Instructions for the task » Show every line of the data where the word "lines" can be found.

Dataset entries:
--------------------------------

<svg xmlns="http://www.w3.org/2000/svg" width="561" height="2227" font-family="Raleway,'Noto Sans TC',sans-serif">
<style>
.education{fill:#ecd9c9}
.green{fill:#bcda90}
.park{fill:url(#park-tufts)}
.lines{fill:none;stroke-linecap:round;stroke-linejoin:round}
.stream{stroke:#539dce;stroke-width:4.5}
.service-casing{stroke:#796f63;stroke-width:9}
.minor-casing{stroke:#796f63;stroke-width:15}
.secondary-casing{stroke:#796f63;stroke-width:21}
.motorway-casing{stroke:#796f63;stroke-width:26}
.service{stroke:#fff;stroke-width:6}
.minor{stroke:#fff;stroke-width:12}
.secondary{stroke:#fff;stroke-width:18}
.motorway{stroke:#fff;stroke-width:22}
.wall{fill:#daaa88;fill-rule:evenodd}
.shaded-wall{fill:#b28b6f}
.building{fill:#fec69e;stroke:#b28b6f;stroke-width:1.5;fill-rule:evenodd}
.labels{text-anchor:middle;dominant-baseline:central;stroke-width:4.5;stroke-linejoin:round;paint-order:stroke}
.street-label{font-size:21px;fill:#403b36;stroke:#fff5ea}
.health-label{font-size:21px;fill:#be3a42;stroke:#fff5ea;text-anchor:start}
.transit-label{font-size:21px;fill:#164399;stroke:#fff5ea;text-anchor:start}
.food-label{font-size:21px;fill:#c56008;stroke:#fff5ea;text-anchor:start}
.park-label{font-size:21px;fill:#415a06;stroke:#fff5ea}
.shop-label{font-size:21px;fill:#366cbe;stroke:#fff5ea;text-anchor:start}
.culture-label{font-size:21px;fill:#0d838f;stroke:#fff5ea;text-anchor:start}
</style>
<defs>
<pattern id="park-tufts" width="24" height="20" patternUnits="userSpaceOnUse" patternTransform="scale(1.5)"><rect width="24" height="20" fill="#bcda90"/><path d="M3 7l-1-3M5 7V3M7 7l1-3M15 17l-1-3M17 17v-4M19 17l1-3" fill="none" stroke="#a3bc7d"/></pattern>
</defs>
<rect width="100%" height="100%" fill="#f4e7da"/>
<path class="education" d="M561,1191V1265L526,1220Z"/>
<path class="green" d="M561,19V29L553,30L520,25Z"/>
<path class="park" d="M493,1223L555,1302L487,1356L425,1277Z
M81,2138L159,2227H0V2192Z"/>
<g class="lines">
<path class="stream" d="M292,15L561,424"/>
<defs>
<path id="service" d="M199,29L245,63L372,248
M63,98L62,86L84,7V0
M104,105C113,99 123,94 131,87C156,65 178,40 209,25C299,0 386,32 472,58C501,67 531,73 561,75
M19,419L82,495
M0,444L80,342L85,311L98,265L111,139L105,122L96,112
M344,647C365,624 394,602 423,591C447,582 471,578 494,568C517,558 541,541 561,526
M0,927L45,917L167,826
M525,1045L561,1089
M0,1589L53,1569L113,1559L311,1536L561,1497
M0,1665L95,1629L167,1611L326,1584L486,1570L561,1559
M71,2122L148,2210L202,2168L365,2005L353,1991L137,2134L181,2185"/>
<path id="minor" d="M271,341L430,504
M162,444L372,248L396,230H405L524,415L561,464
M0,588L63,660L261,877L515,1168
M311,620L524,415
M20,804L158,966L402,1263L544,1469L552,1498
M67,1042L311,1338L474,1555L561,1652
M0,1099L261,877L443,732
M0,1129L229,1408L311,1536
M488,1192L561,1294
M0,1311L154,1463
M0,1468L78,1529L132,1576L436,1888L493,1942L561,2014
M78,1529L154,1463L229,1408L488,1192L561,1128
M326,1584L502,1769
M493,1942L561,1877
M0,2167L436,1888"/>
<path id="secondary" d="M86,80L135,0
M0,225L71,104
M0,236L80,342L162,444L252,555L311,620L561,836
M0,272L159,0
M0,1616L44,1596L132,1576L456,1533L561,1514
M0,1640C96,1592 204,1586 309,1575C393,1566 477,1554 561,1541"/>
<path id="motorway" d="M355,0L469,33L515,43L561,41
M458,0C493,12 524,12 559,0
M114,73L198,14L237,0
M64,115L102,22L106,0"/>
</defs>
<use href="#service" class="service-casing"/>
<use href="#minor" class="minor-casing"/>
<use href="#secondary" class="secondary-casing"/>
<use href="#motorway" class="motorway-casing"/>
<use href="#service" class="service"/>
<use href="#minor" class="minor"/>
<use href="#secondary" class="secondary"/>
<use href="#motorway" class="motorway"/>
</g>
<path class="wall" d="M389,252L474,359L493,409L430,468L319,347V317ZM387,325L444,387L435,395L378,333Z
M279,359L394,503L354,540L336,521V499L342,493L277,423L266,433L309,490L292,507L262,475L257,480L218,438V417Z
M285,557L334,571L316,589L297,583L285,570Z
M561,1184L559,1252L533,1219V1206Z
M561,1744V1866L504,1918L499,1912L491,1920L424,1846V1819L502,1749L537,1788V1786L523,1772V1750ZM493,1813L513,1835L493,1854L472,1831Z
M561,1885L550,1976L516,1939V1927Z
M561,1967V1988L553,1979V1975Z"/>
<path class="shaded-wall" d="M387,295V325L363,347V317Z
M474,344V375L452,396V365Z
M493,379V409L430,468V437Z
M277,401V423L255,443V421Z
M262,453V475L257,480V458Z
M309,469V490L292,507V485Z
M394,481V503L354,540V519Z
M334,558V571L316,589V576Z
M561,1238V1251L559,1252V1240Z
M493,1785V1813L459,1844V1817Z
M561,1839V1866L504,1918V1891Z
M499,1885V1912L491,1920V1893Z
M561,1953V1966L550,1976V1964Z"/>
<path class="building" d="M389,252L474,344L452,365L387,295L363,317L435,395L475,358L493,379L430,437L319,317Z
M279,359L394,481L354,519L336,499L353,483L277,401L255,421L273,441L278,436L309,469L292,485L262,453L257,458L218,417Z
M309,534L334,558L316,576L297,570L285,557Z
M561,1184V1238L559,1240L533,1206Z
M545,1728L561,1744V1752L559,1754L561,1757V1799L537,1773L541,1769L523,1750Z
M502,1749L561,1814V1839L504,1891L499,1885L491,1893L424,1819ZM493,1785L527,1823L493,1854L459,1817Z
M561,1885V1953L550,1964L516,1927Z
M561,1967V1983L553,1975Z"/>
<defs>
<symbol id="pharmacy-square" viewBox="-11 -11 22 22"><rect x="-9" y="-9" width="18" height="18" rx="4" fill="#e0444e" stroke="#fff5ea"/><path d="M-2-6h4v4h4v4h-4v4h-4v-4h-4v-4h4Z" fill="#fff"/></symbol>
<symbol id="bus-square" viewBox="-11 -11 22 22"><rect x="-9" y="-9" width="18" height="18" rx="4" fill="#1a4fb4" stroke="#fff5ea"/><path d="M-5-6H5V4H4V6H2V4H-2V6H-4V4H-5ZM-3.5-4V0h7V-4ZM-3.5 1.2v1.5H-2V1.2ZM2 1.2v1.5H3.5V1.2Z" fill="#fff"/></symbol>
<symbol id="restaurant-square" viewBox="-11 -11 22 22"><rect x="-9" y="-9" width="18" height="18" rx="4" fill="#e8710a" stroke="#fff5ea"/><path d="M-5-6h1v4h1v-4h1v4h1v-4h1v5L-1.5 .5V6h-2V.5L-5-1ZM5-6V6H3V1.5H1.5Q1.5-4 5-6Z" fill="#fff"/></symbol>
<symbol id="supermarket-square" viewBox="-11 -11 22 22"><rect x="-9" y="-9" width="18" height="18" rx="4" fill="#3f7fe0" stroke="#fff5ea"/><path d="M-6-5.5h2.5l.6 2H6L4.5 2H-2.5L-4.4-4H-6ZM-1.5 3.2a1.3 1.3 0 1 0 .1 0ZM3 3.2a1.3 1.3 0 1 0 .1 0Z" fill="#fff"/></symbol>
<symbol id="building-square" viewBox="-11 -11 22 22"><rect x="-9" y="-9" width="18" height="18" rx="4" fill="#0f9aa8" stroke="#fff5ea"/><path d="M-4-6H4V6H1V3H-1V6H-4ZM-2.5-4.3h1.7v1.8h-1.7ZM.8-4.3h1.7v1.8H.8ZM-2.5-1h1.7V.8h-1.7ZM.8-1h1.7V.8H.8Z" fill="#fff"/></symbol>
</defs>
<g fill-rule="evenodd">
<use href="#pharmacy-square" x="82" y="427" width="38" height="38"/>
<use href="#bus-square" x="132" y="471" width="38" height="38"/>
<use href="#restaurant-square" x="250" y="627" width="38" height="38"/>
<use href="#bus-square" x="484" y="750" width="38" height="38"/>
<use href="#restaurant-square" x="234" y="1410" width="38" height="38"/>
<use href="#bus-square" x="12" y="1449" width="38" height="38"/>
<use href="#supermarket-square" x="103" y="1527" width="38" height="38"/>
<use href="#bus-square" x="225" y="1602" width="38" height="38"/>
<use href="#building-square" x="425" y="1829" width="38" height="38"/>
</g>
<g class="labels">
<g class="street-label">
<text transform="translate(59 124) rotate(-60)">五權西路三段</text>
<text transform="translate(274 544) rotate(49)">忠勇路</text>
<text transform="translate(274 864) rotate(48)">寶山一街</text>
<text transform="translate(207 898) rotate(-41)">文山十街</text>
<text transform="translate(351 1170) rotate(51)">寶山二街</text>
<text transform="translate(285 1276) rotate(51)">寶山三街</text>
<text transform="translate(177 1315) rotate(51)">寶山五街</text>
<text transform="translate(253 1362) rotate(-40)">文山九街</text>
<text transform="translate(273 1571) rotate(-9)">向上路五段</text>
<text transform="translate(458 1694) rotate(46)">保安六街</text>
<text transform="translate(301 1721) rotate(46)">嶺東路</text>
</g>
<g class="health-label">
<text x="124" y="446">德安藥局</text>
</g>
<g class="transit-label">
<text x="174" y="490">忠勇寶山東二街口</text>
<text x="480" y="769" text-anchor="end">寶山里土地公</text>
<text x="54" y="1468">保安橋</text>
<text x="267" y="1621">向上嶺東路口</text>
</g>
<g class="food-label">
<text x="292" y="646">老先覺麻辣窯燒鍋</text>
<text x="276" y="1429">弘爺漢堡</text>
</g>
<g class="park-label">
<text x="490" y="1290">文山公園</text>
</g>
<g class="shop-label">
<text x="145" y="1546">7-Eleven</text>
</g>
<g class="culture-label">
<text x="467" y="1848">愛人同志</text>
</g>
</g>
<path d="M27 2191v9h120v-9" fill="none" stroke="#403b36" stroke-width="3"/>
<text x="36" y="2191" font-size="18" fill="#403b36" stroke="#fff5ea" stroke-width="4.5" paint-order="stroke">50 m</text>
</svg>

--------------------------------

Completed exercise »
.lines{fill:none;stroke-linecap:round;stroke-linejoin:round}
<g class="lines">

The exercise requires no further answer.